— Tasks for this exercise —
a – According to the passage on the New York concealed-carry ruling, why did the Court decline to apply means-end scrutiny to Second Amendment cases? Answer in one to three sentences.
b – Continue the passage on the New York concealed-carry ruling from the point where it ends.

In his tightly written opinion declaring New York’s highly restrictive concealed firearms carry law to be unconstitutional Justice Clarence Thomas delivered what we hope is the Supreme Court’s definitive statement declaring that the Second Amendment protects a natural right to self-defense that predates the Constitution and that is on par with the other rights set forth in the Bill of Rights.

As Justice Thomas wrote, Heller and McDonald expressly rejected the application of any “judge-empowering ‘interest-balancing inquiry’ that ‘asks whether the statute burdens a protected interest in a way or to an extent that is out of proportion to the statute’s salutary effects upon other important governmental interests.’” Heller, 554 U. S., at 634 (quoting id., at 689–690 (BREYER, J., dissenting)); see also McDonald, 561 U. S., at 790–791 (plurality opinion) (the Second Amendment does not permit—let alone require—“judges to assess the costs and benefits of firearms restrictions” under means-end scrutiny). We declined to engage in means-end scrutiny because “[t]he very enumeration of the right takes out of the hands of Government—even the Third Branch of Government—the power to decide on a case-by-case basis whether the right is really worth insisting upon.” Heller, 554 U. S., at 634. We then concluded: “A constitutional guarantee subject to future judges’ assessments of its usefulness is no constitutional guarantee at all.”

— Rows —
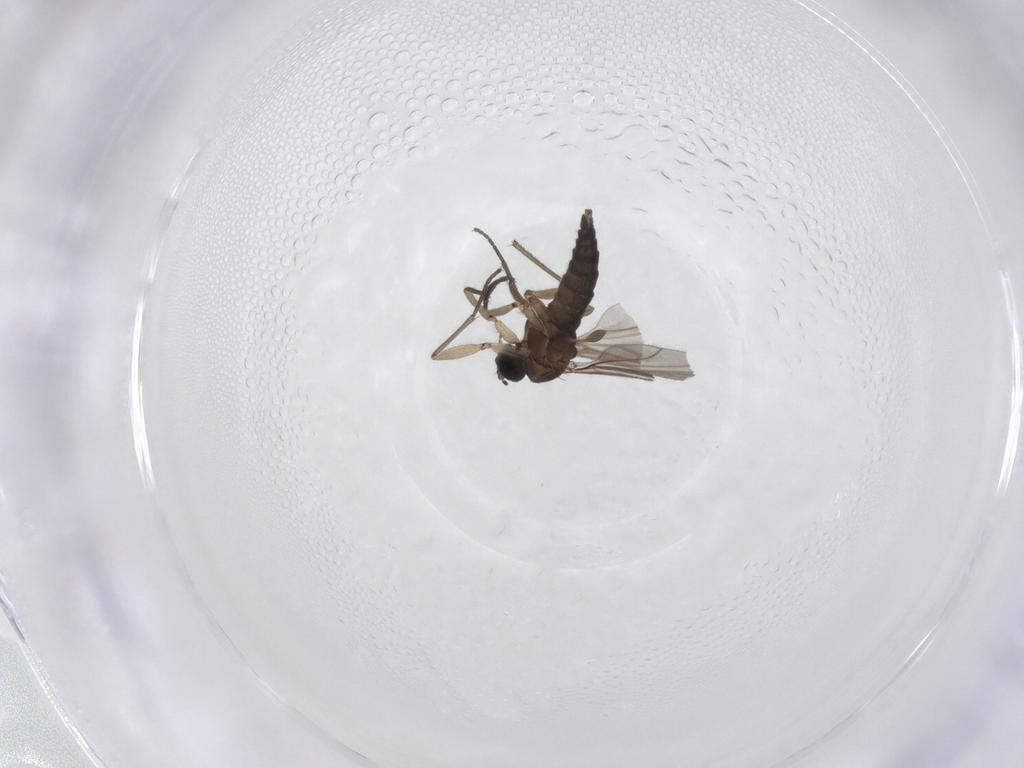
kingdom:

---

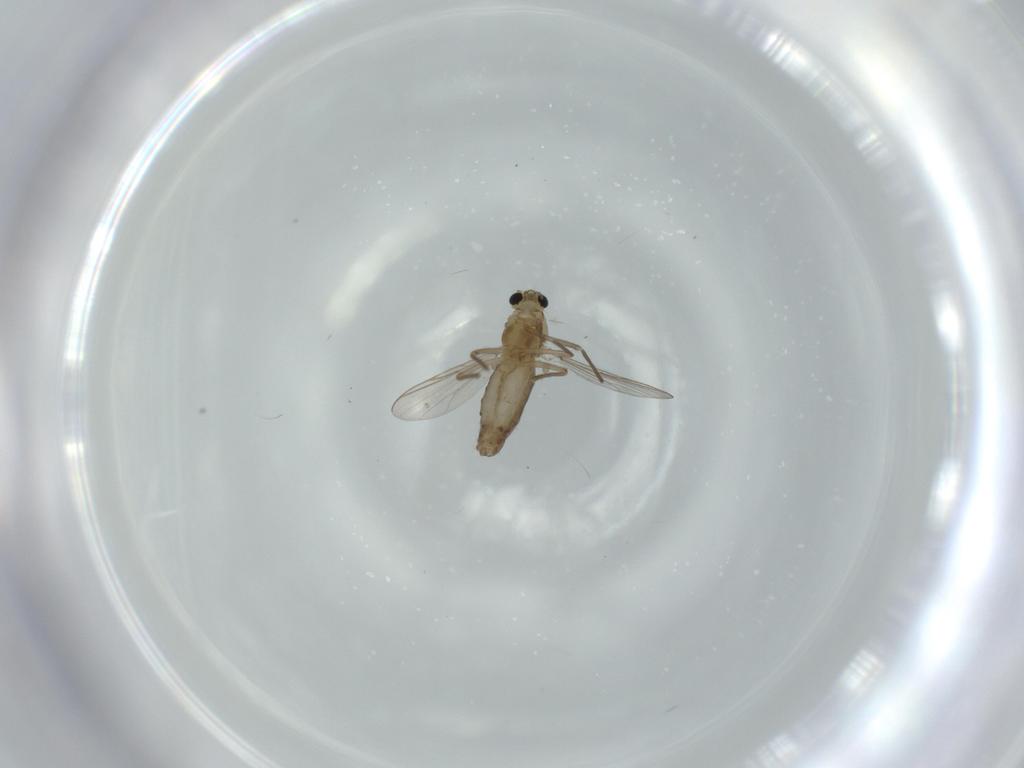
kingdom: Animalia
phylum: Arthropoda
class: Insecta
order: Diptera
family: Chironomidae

---

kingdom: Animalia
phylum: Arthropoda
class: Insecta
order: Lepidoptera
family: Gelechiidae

— Outputs by task —
a – The Court declined because the very enumeration of the right takes away from government, including the courts, the power to decide case by case whether the right is really worth insisting upon. A constitutional guarantee subject to future judges' assessments of its usefulness would be no guarantee at all.

b –
We won’t review Justice Thomas’s exhaustive examination of the history of government attempts to regulate the keeping and bearing of arms. Suffice it to say that Thomas found them unpersuasive because they were inconsistent with the Founder’s understanding of the plain language of the Second Amendment.


And he and the other members of the Court majority likewise found the “two-step” process Appeals Courts often applied to assess the constitutionality of firearms regulations to be “one step too many.”


In sum, wrote Justice Thomas, the Courts of Appeals’ second step is inconsistent with Heller’s historical approach and its rejection of means-end scrutiny. We reiterate that the standard for applying the Second Amendment is as follows: When the Second Amendment’s plain text covers an individual’s conduct, the Constitution presumptively protects that conduct. The government must then justify its regulation by demonstrating that it is consistent with the Nation’s historical tradition of firearm regulation. Only then may a court conclude that the individual’s conduct falls outside the Second Amendment’s “unqualified command.” Konigsberg, 366 U. S., at 50, n. 10.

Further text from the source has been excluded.